No idea how to setup pipeline for the xml parsing

Hello,

I know theres a lot of the same topics because i was trying to figure out from these how to parse logs from xml to the Elastic. What im trying to do is:

<record>
  <date>2024-11-08T18:32:56.379787054Z</date>
  <millis>1731090776379</millis>
  <nanos>787054</nanos>
  <sequence>102</sequence>
  <logger>org.forgerock.openidm.relationship.SignalPropagationCalculatorFactory</logger>
  <level>INFO</level>
  <class>org.forgerock.openidm.relationship.SignalPropagationCalculatorFactory</class>
  <method>getSignalPropagationCalculator</method>
  <thread>15</thread>
  <message>Smart-signaling disabled: false</message>
</record>

It should be in one log message and in separetly brackets in log. For example fieldxml.date, fieldxml.millis. I was trying to figure out with chatgpt but that even cant help me. I tried something like this:

filter {
  if "xml" in [log][file][path] {
    mutate {
      replace => { "message" => "<record>%{message}</record>" }
    }

    xml {
      source => "message"
      target => "parsed_xml"
      store_xml => true
      force_array => false
    }

    mutate {
      rename => { "[parsed_xml][date]" => "date" }
      rename => { "[parsed_xml][millis]" => "millis" }
      rename => { "[parsed_xml][nanos]" => "nanos" }
      rename => { "[parsed_xml][sequence]" => "sequence" }
      rename => { "[parsed_xml][logger]" => "logger" }
      rename => { "[parsed_xml][level]" => "level" }
      rename => { "[parsed_xml][class]" => "class" }
      rename => { "[parsed_xml][method]" => "method" }
      rename => { "[parsed_xml][thread]" => "thread" }
      rename => { "[parsed_xml][message]" => "log_message" }
    }

    mutate {
      remove_field => ["message", "parsed_xml"]
    }
  }
}

Thanks for helping! :slight_smile:

Use multiline to merge the event.

Okey, but where i should put that multiline? In filebeat.yml or in mine pipeline on elastic?

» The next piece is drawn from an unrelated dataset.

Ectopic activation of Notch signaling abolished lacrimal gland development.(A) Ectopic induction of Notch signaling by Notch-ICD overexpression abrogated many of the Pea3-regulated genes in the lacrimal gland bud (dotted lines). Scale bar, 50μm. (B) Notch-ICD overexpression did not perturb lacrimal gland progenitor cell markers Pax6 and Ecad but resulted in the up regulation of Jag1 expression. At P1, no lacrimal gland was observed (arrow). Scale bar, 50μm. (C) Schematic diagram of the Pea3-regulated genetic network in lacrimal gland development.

The code you initialy posted would be the one for a logstash pipeline, not filebeat or even elasticsearch.

Usually the data flow is the following :

  • filebeat -> elasticsearch
  • filebeat -> logstash -> elasticsearch
  • logstash -> elasticsearch

Filebeat (beats) is a "standalone" binary deployed on the host where you want to collect data while logstash can indead collect logs but requires JVM to run.

Once collected, the events are sent to elasticsearch and, if requested, an ingest pipeline will be executed on your event during ingestion resulting in a new document within your target index.

So in your case, since you mentioned filebeat, I assume you plan using filebeat to access the logs, then send it to logstash or directly elasticsearch.

Then to process XML log formated data with filebeat, you can indeed use multiline to extract as message your complete xml entry and with the decode_xml processor from filebeat or logstash xml filter, parse your "message" entry to an actual xml.

filebeat.inputs:
- type: filestream
  id: my-filestream-id
  paths:
    - /opt/path/to/my/xml.log
  parsers:
    - multiline:
         type: pattern
         pattern: '^<record>'
         negate: true
         match: after

# xml conversion can be within the same filebeat.yaml or handed over to logstash.
# if in the same :
processors:
  - decode_xml:
      field: message
      target_field: "record"
      overwrite_keys: true

# any output (here logstash is not necessary)

Here is a similar thread about it

PS: This is my first post on the platform, so not sure if details are sufficient.

I don’t have access to the config I implemented. I used a he new agent, that’s equivalent to filebeat. The config above looks like what I remember.